The Elamites of southeastern Iran and the Semites of Ebla in Syria both borrowed their script and, in part, their languages from Mesopotamia in the third millennium; as did the Semites, the Hurrians of Syria-Palestine and the Indo-Europeans of Anatolia, known as the Hittites, in the second. The courts of the Near East in the fifteenth century BCE were in Egypt at el-Amarna, but they wrote in cuneiform script in the Akkadian language, which was the regional language of diplomacy. Over 300 tablets, known as “the Amarna Letters” have been found which include correspondence from both Amenhotep III’s and Akhenaten’s reign that have helped to establish the history and chronology of the period.
The oldest city found to date is Uruk (ca 3900 BCE), located near the Euphrates River about 155 miles south of Baghdad.

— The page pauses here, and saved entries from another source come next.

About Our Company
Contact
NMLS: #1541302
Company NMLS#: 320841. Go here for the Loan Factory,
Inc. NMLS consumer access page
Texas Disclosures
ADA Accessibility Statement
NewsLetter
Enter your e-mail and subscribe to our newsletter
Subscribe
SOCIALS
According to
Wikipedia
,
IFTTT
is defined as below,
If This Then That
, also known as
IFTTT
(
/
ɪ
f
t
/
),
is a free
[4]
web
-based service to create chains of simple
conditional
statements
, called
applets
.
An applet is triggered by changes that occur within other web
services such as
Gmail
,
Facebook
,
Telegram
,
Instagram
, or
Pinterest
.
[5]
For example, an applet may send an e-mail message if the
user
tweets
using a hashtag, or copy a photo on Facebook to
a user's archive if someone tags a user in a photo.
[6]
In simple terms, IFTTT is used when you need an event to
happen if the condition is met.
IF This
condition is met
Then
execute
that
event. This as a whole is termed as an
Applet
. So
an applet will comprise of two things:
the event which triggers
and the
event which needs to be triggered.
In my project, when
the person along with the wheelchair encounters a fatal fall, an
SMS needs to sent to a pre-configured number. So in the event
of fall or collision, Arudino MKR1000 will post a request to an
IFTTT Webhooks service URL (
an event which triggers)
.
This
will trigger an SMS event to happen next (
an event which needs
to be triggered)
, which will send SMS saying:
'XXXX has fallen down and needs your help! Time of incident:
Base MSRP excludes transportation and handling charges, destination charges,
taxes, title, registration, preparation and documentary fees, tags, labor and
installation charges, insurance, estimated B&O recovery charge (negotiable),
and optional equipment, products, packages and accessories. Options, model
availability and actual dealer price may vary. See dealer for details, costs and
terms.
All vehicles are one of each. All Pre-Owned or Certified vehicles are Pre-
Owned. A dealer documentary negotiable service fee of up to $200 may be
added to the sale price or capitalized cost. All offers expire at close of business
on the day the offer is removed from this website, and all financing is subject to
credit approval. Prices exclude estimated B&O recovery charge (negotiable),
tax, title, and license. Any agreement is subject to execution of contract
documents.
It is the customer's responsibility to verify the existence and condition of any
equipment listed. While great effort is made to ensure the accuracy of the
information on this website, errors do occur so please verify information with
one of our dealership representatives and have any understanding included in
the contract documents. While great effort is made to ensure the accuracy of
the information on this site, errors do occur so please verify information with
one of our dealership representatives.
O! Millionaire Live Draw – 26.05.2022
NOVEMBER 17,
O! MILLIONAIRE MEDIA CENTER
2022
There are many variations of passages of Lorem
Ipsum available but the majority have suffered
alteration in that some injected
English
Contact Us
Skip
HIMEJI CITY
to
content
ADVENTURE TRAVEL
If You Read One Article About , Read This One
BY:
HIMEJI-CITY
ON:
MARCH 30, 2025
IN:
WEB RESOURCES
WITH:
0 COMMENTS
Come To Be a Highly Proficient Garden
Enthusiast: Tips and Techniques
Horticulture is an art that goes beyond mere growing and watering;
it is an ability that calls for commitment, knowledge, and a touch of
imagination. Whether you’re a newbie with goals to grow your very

Uruk was a capital city for the Akkadian, Sumerian, Babylonian, Assyrian, and Seleucid civilizations, and was abandoned only after 100 CE. In the late fourth millennium it was the largest city in the Sumerian civilization, and by 2900 BCE it included nearly 1,000 acres making it most likely the largest city in the world at the time, with somewhere in the region of 50,000–80,000 residents. Along with urban settlements were temples, platforms, ziggurats, and cemeteries, all enclosed by a massive wall almost ten kilometers in circumference which was said to have been built on the orders of King Gilgamesh, who, well known in stories and legends, may actually have been an historical king of Uruk around 2700 BCE.
More than 200,000 cuneiform clay tablets have been found in the lands of ancient Mespotamia. Tablets with pictographic script from about 3000 BCE were found in the ruins of the Red Temple of Uruk. Nearly 30,000 cuneiform tablets (dated about 2350 BCE) were recovered at Telloh, near Lagash. Many others were found at a temple library at Nippur (2500 BCE), south of modern Baghdad. The Great House of Tablets, which seems to have been a law library dating to the reign of Ur-Nammu around 2100 BCE, was unearthed in the ruins of Ur.
Mesopotamians invented not only writing but may well have introduced several technologies including metal- and copper-working, glass and lamp making, textile weaving, flood control, water storage, and crop irrigation.
They were one of the first Bronze Age people in the world. Palaces and temples were decorated with copper, bronze, and gold; copper, bronze, and iron were used for armor and weaponry such as swords, daggers, spears, and maces.